■ Your goal ■
Where the word "middle" occurs in a line of the data, return the whole line.
** Opening Records to process block **
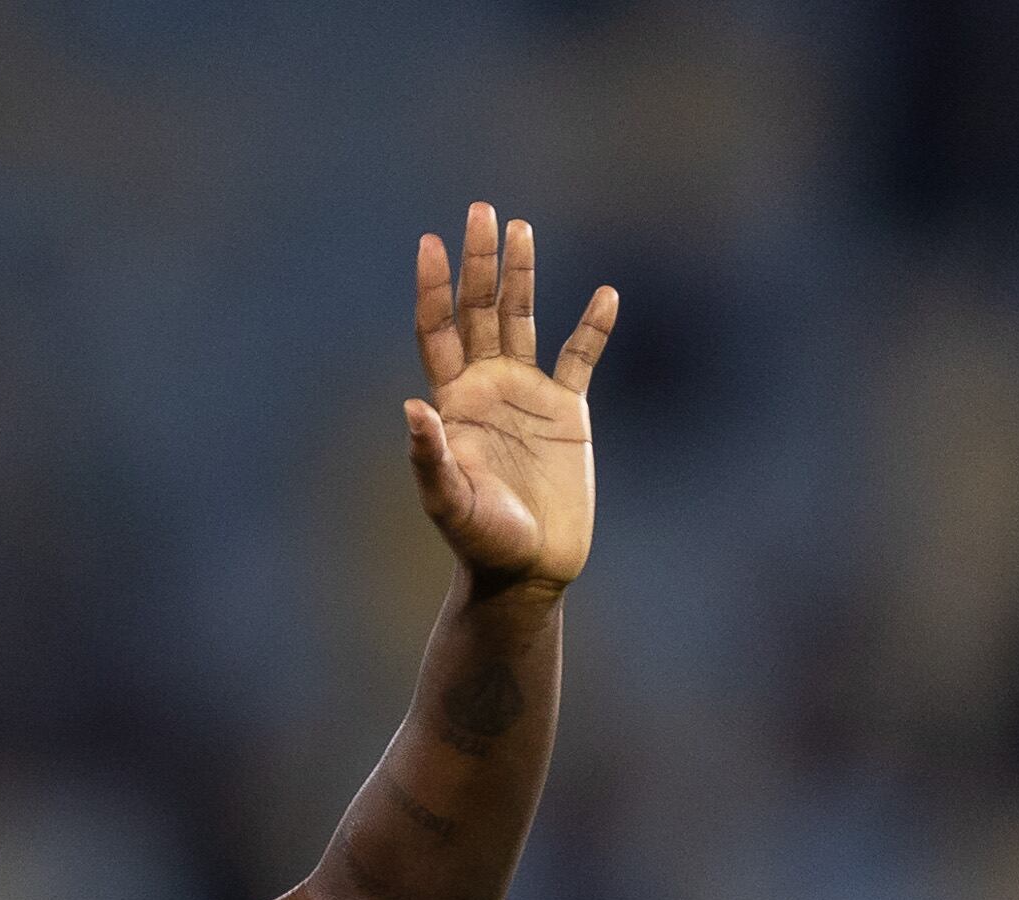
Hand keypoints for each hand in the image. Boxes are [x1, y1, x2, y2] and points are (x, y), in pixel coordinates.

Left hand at [405, 205, 617, 593]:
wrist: (528, 570)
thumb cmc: (481, 541)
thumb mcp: (449, 502)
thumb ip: (430, 457)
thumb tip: (413, 409)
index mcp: (453, 401)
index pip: (438, 329)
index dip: (433, 287)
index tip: (429, 242)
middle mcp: (487, 387)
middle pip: (480, 310)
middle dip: (479, 262)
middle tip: (480, 210)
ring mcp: (527, 395)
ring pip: (522, 320)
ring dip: (522, 275)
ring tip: (521, 228)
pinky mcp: (567, 412)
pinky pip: (580, 357)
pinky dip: (593, 327)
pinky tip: (605, 295)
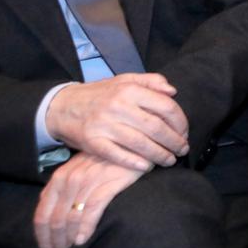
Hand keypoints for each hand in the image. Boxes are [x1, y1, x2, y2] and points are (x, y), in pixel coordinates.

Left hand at [33, 152, 146, 247]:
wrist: (133, 144)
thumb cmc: (106, 162)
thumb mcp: (80, 171)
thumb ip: (65, 191)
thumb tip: (53, 220)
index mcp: (58, 179)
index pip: (42, 215)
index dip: (42, 238)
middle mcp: (69, 179)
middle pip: (55, 220)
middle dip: (56, 244)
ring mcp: (88, 180)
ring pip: (71, 218)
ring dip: (69, 241)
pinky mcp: (108, 182)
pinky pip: (92, 210)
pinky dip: (86, 228)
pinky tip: (84, 240)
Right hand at [45, 74, 189, 171]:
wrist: (62, 106)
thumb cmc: (100, 94)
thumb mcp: (125, 80)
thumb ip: (151, 81)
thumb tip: (173, 91)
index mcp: (129, 90)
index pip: (165, 107)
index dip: (180, 122)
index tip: (185, 132)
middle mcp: (118, 106)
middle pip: (156, 127)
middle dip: (174, 141)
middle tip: (182, 149)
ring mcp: (104, 125)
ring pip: (140, 143)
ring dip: (160, 155)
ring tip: (170, 160)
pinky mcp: (92, 142)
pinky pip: (118, 155)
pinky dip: (135, 162)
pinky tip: (147, 166)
** Closing Records to process block **
■ Result of this task ■
middle mcp: (487, 387)
middle pip: (480, 310)
middle dip: (479, 262)
middle tip: (480, 210)
middle mcp: (69, 179)
middle pip: (55, 220)
middle dip: (56, 244)
middle mcp: (118, 106)
middle pip: (156, 127)
middle dip: (174, 141)
middle tip: (182, 149)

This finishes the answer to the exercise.